Sqrt Decomposition, Link-Cut Tree
Given an undirected graph, with N nodes and M edges, answer Q queries – how many connected components are there, if we only admit the l-th edge to r-th edge?
I know two solutions for this problem. The first one is Link-Cut Tree related, using O((Q + M)logN) time. The second one solves the problem via Sqrt Decomposition, using O((Q + M)sqrt(M)) time.
Both solutions are offline solutions. That is, we first load all queries, and then deal them in some order we defined.
Link-Cut Tree solution
Sort the queries ascending by their right ends. Use a Link-Cut Tree maintaining the maximum spanning tree (forest, if edges are not enough) using the edges from 1-st to r-th (the weight of a edge is its sequential number. The 1-st edge is weighted 1, 2-nd is 2, …). This can be done because we can use the Link-Cut Tree to find the minimum edge between two tree-node, then delete it and insert the new edge in O(logN) time.
For a query of [l, r], count the number of edges with weight larger than or equal to l, denoting it as C. This can be done by some other data structures, like Segment Tree or Fenwick Tree. Also, it requires O(logN) time for each update of edges in the maximum spanning tree. Then, the answer of the query, is N - C.
The correctness of this algorithm can be proven by the Kruskal algorithm. First, greedily apply it to the edges from r-th to l-th (in the described order) and get a spanning tree. It should be a part of the spanning tree got by greedily applying it to the edges from r-th to 1-th.

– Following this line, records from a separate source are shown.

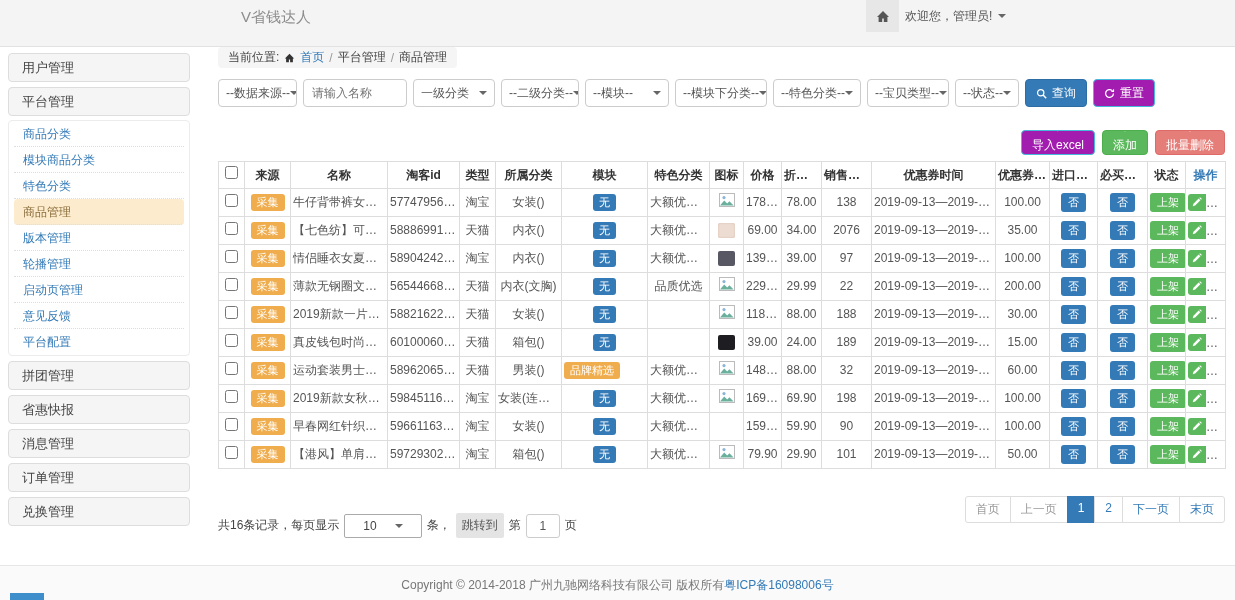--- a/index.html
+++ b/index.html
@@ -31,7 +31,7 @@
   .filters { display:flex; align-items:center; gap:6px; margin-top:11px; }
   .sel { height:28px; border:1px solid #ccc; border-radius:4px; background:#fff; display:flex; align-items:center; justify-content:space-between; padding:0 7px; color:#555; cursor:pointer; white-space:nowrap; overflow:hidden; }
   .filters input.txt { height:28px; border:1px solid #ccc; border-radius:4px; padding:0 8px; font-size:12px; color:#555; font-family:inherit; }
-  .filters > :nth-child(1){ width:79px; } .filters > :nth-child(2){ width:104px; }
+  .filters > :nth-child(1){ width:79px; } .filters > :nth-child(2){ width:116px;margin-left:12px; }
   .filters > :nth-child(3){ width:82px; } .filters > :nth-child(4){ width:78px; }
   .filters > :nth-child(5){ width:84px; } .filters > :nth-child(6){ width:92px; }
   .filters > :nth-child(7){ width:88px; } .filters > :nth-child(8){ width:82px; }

Sqrt Decomposition solution
Similar to Codeforces 86D, which is the first problem I saw this method using as an offline algorithm, this problem can be solved by the Sqrt Decomposition.
If you can solve that problem, then, the idea here is quite simple:
- divide 1…M edges into sqrt(M) blocks, each has sqrt(M) edges.
- group the queries by the block IDs of their left ends.
- for all queries in the same group (begin at the same block), sort them ascending by their right ends.
Now, we are considering the queries begin at the same block:
- scan the queries one by one and use a union-find set to maintain the connectivity of subgraph consisting of edges from the first edge of the next block to the last edges of the current query.
- For the edges between the left end of the current query and the last edge of the beginning block (at most sqrt(N) edges here, because they are in the same block), run some brute-force union operations to merge them to get the answer.
- After the brute-force merge, we need to restore the union-find set we maintained before. Because there are at most sqrt(N) merge operations, we can record the places we changed (at most sqrt(N), too) and restore them.
Therefore, we can solve this problem in O((Q + M)sqrt(M)) time using this idea.